I don't know. All I know is that I get to ring them up when I want to call the whole thing off, and in the meantime, should I sneeze and shoot that thing through my panties and fat-woman's stretch jeans, I promise to yell at the general populace to duck and cover. Hell, it's more of a warning than I've gotten.

2 comments:

Yeah So said...

LOL, I don't even know what to say to all that!

I hear ya on the dog thing though..I took my cat to a vet some years ago for an eye infection and they referred me to a VETERINARY OPTHAMOLOGIST I sh*t you not. For goodness sakes people it's a cat. P.s. that doc didn't do squatola and I ended up buying ointment from a catalog and she is just fine now.
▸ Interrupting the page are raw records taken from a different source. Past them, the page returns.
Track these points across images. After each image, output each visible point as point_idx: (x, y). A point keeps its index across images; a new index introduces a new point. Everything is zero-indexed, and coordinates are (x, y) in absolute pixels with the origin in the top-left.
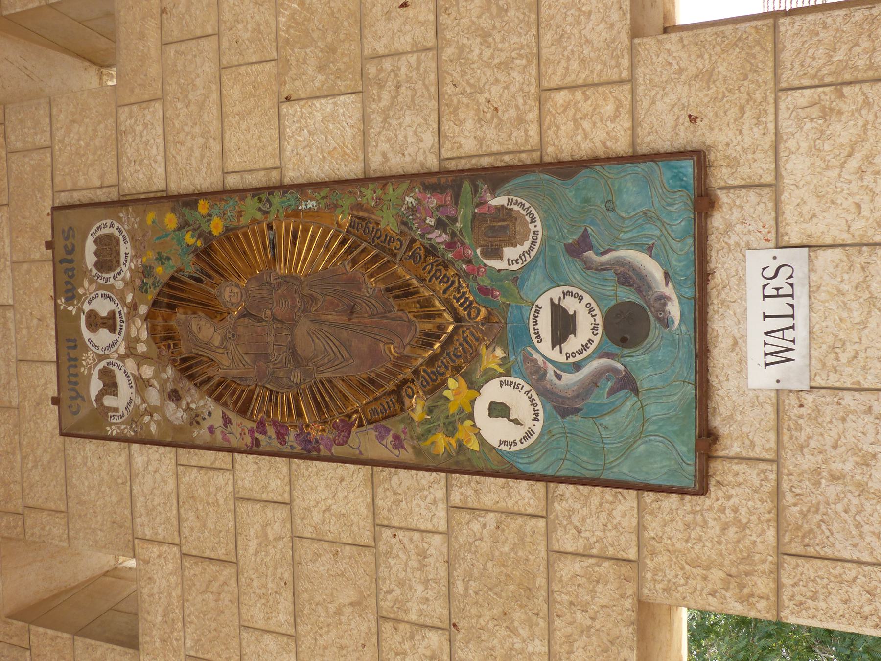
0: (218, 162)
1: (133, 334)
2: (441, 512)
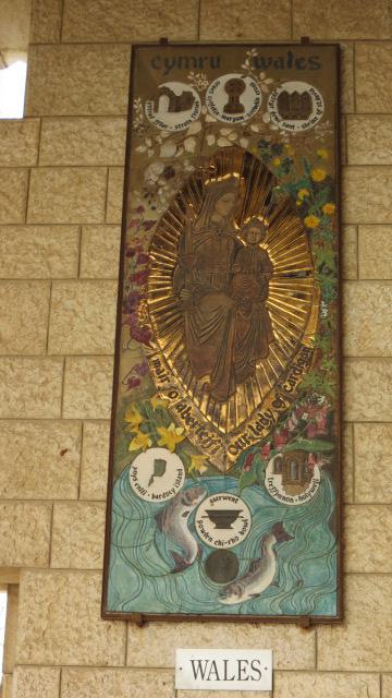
0: (367, 220)
1: (224, 132)
2: (79, 414)
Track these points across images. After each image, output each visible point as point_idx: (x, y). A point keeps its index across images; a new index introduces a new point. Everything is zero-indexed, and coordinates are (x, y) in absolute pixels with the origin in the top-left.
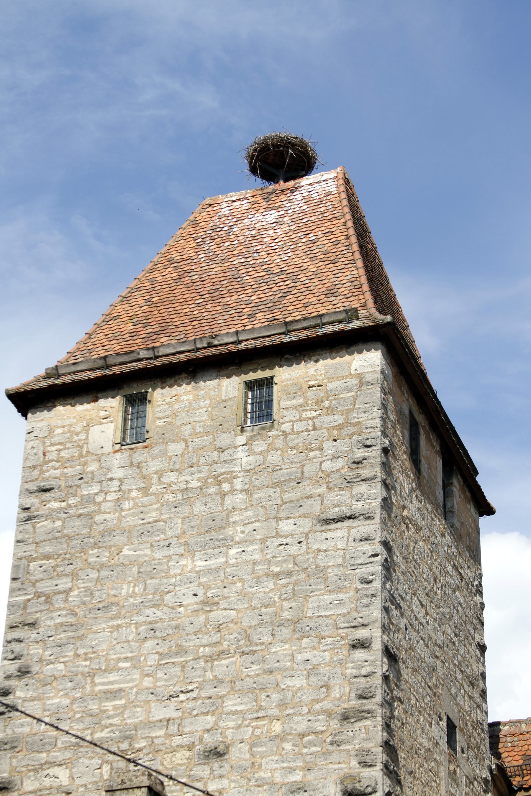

Sheesh.

roxie said...

In ancient China, doctors were paid for keeping their patients healthy. Sick people didn't pay, so health care was a lot more proactive. somehow, I don't think the AMA will go for it.

I can see I'm gonna have to sacrifice a few more Lindor balls on your behalf. May you find a competant, caring medic who will make sure you are FULLY informed about what is going on. You are an intelligent woman and can deal with big words and "ooky" facts.